As with all functions we have to be careful about NULL values. Remember NULL means “UNKNOWN”. So if one of the values in the list is NULL, then GREATEST|LEAST will return NULL (UNKNOWN).

further considerations

Of cause it is also possible to do conditional logic using DML commands.
The WHERE clause of the DML command matches the IF part, the SET part of an update, matches the THEN part. For a delete command the THEN part is to delete the object.

For example a procedural requirement like
“if the data is older than 3 years then delete it”
can be translated into sql like this:

Delete from myData
where insert_date < add_months(trunc(sysdate),-3*12)

As we can see the procedural requirement can be translated into SQL in a very elegant and straight forward way.

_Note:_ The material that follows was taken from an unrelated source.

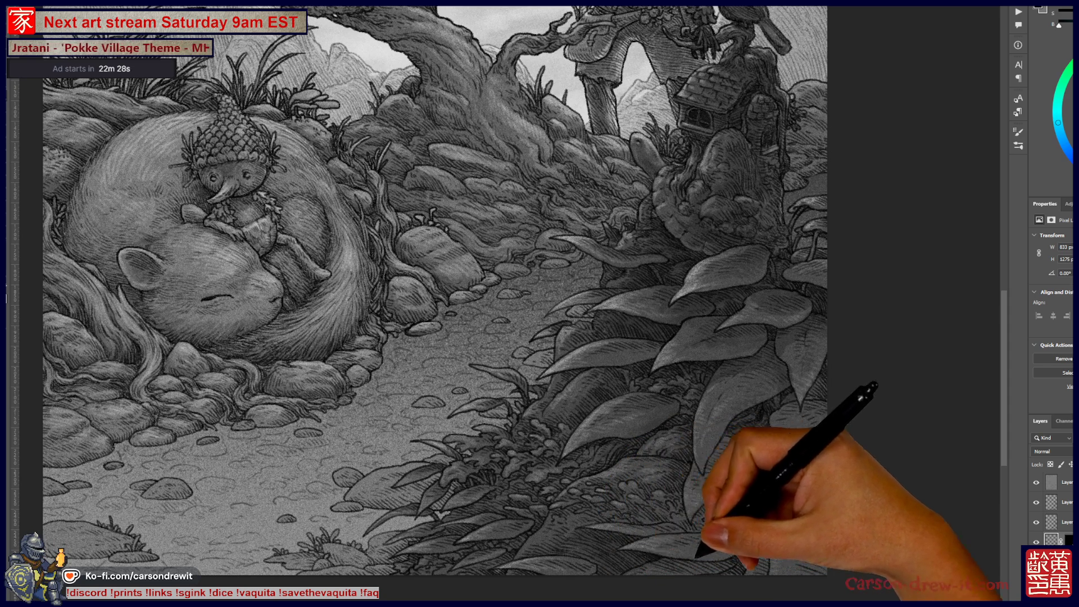
key("alt+bracketleft")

Another point to remember:

If you think a CASE expression is needed in the where clause you are most probably wrong. One notable exception to this rule is, if you want to access a function based index (fbi). If a function based index uses a CASE function, then you must use exactly the same function inside your where clause, to be able to profit from this index.

Conclusion

SQL can do conditional logic. The first place to look for it is the WHERE clause. Conditional expressions can be done using the SQL functions CASE, NVL, COALESCE, NVL2, DECODE and NULLIF (in that order). Other functions can help to adapt conditional logic to the specific business requirements.